I've been doing this for years!


----------



## deano77511 (Feb 2, 2005)

Now that looks good !!!!!'mmmm


----------



## Gator gar (Sep 21, 2007)

Looks real good.


----------



## poppadawg (Aug 10, 2007)

I use left use left over sausage


----------



## ksk (Aug 9, 2008)

Made some tonight.They came out great! Thanks..


----------



## w_r_ranch (Jan 14, 2005)

Very nice Doug!!!


----------



## PortHoleDiver (Sep 5, 2007)

Very good looking. Will give this a try for sure!!


----------



## sotexhookset (Jun 4, 2011)

Looks good and will definately try it but you got your numbers wrong on servings. 8 will feed exactly 2.666 people if they're fat asses like me. 

Pass the mustard please.


----------



## okmajek (May 29, 2012)

Gonna do these this weekend .
Cause i've got lots of new deer sausage.


----------



## dbarham (Aug 13, 2005)

okmajek said:


> Gonna do these this weekend .
> Cause i've got lots of new deer sausage.
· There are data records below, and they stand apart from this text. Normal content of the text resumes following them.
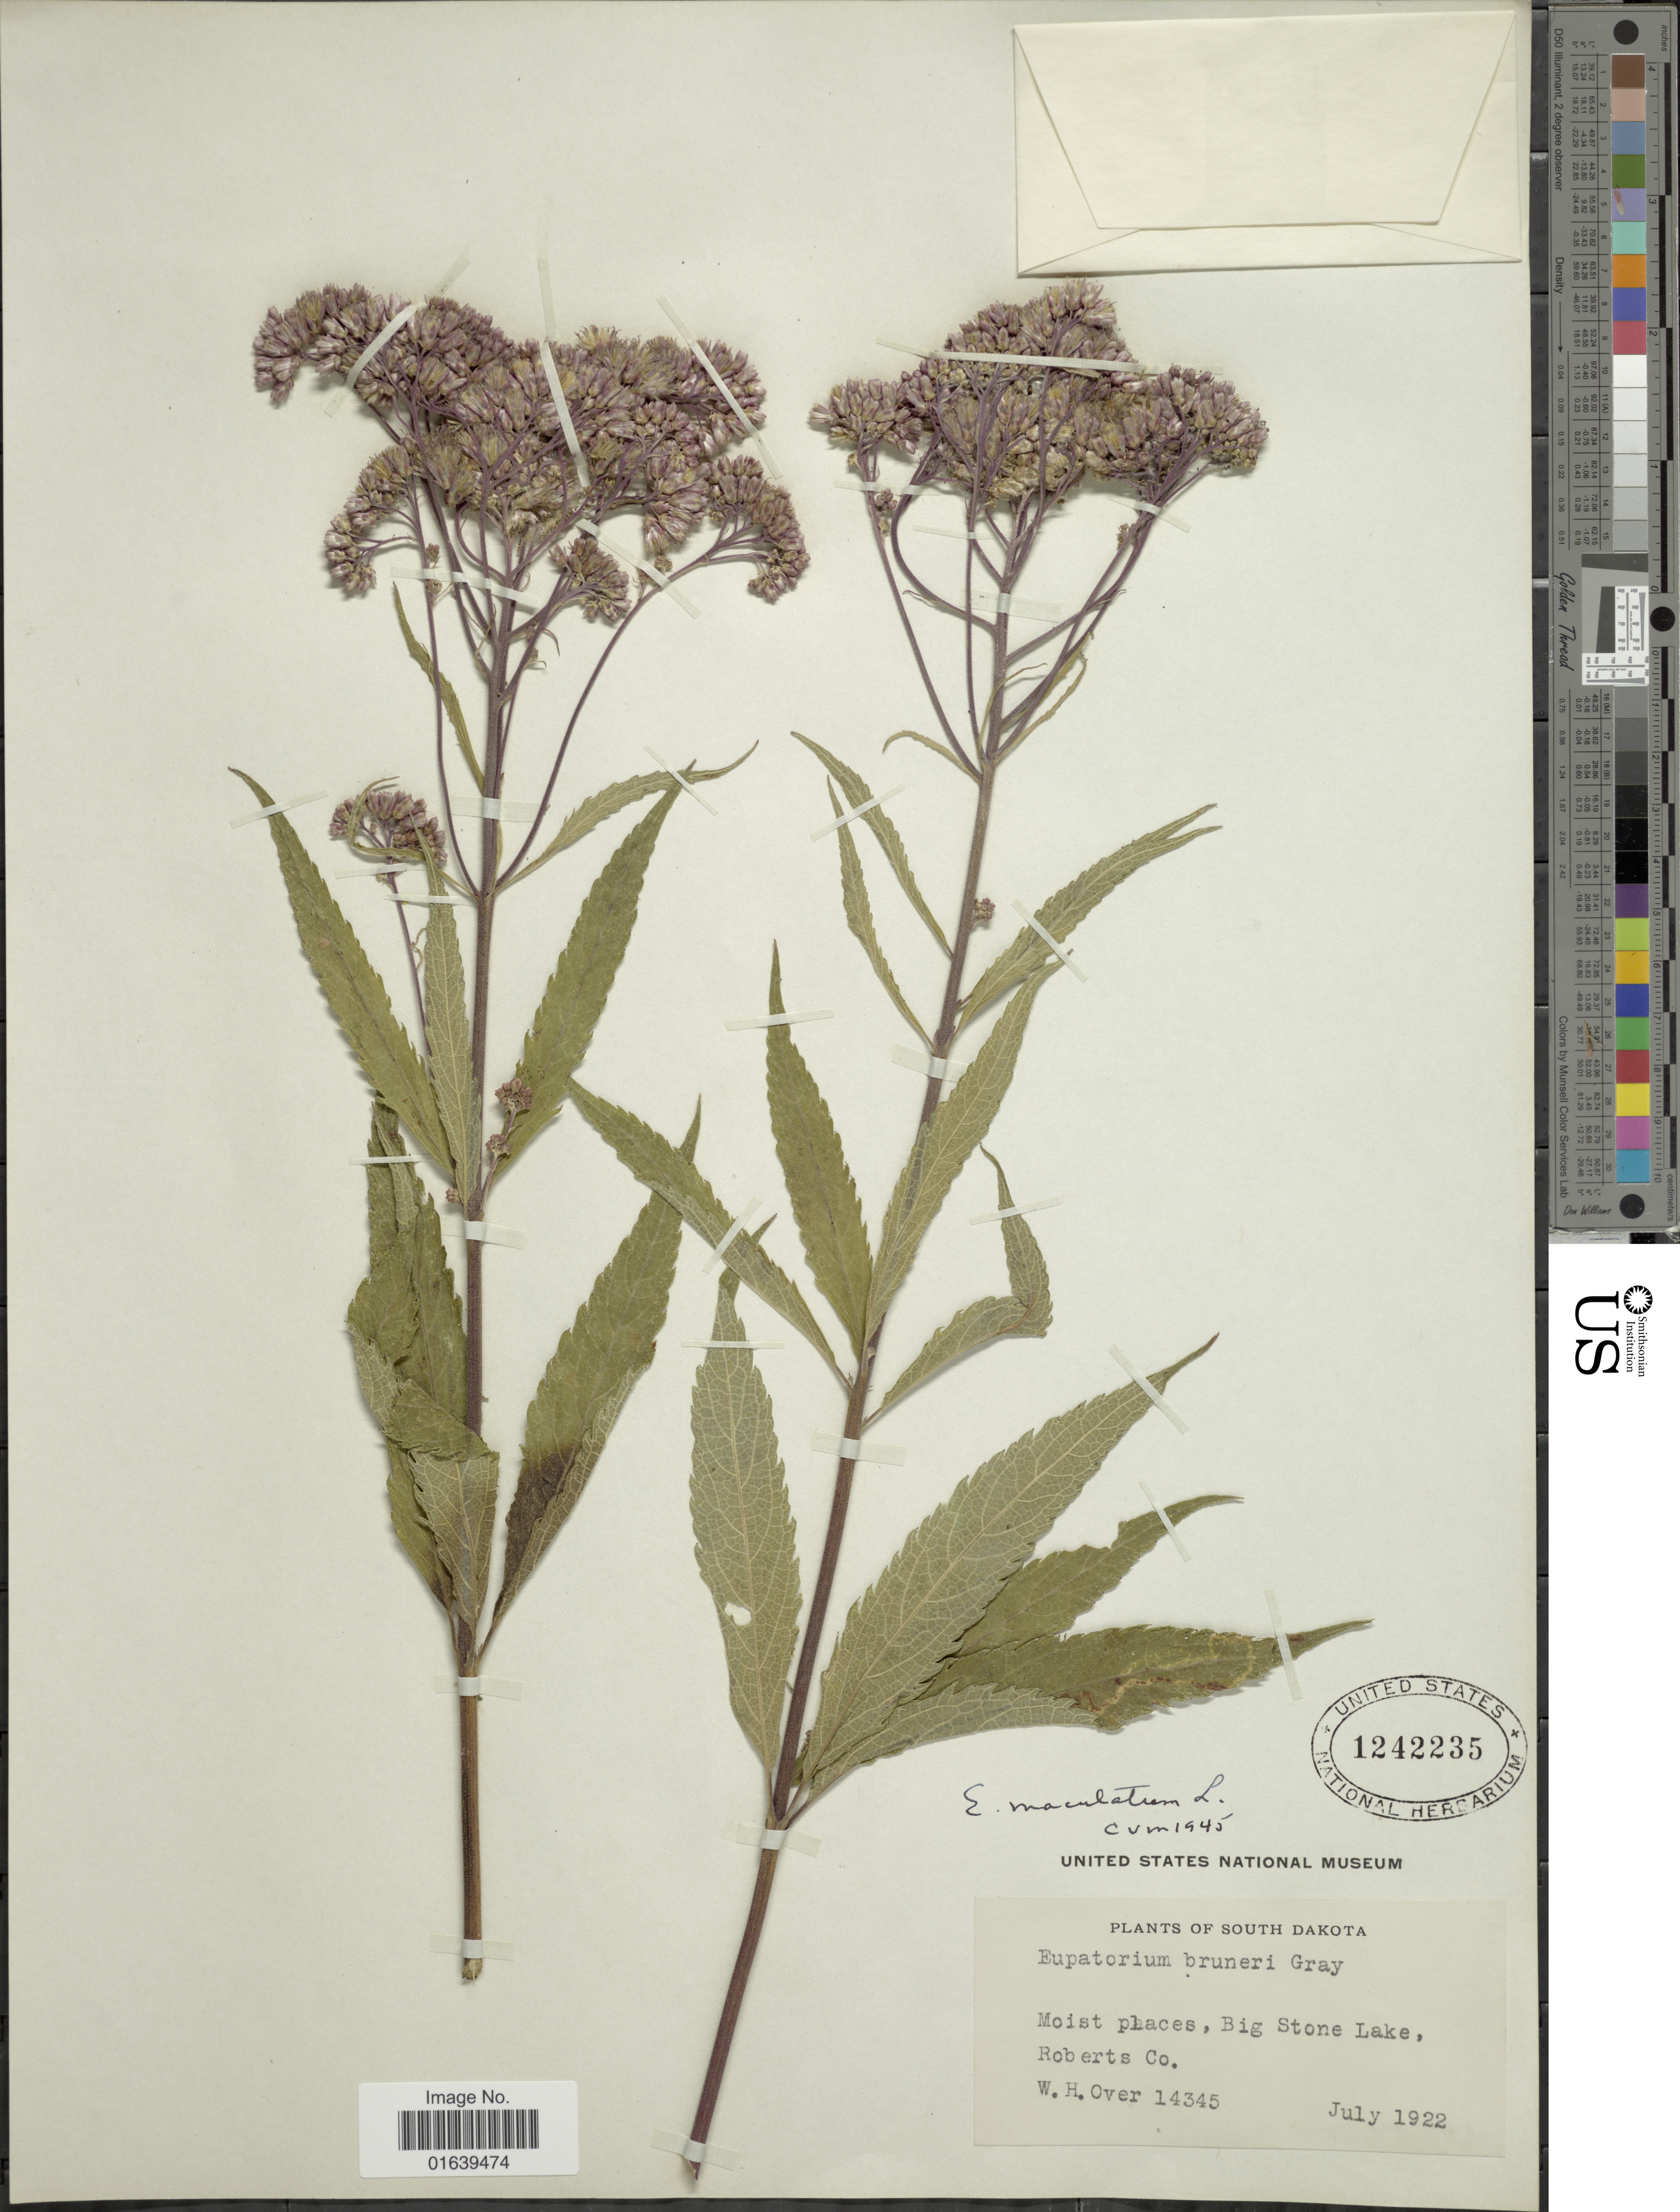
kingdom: Plantae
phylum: Tracheophyta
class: Magnoliopsida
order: Asterales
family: Asteraceae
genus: Eupatorium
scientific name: Eupatorium maculatum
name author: L.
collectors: W. Over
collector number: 14345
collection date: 1922-07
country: United States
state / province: South Dakota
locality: Moist places, Big Stone Lake, Roberts Co.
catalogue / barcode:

Me too I made some killer links

Sent from my SCH-I545 using Tapatalk


----------



## ByGodTx (Sep 15, 2010)

Thats a cool looking old roller.


----------



## txdougman (Jul 12, 2005)

ByGodTx said:


> Thats a cool looking old roller.


Can't even begin to guess how many homemade pizza doughs that mini roller made!


----------



## ksk (Aug 9, 2008)

Made my second batch this morning.This time I cut the link into 8 pieces,then cut each piece into 1/2.This gave me 16 pieces.I used 2 cans of biscuits.I rolled out each biscuit with a roller pin on my meat board sprinkled with a little flour.After I take them out and while cooling on wire racks,I brushed on butter.I plan on freezing some.


----------



## katjim00 (Jan 8, 2009)

Made these last weeekend. Cut the sausauge in halves. I put serano peppers in mine and left out peppers for the wife and boy. Used colby jack slices of deli cheese because that is what we had here. Cooked and brushed with butter when I took them out. TASTY....Thanks


----------



## Captain Dave (Jul 19, 2006)

Congrats on making the cover of 2cool .. Its the best one yet !!!

PS. Them Kolaches look like the best ones as well. Will give em a try ..


----------



## txdougman (Jul 12, 2005)

Captain Dave said:


> Congrats on making the cover of 2cool .. Its the best one yet !!!
> 
> PS. Them Kolaches look like the best ones as well. Will give em a try ..


Hey, that's pretty cool...Thanks!

My once a secret recipe is now out!!!:doowapsta


----------



## Southern Solutions (Aug 1, 2012)

Going to try this. Thanks for sharing!


----------



## OZGRAMS (Feb 28, 2005)

Dougs my HERO..... These are much better when he makes them though...


----------



## fishfeeder (Jan 29, 2009)

First batch turned into venison bowls(seam up)...thanks Doug!

Sent from my HTC One X using Tapatalk


----------



## txdougman (Jul 12, 2005)

Yeah...need to turn seam on bottom.

Sometimes I will stretch the dough while rolling it closed to get some overlap...therefore seamless.

Another helpful tip...pinch the sides and fold downward, to try to keep the cheese from oozing out.

Regardless, they get eaten!!


----------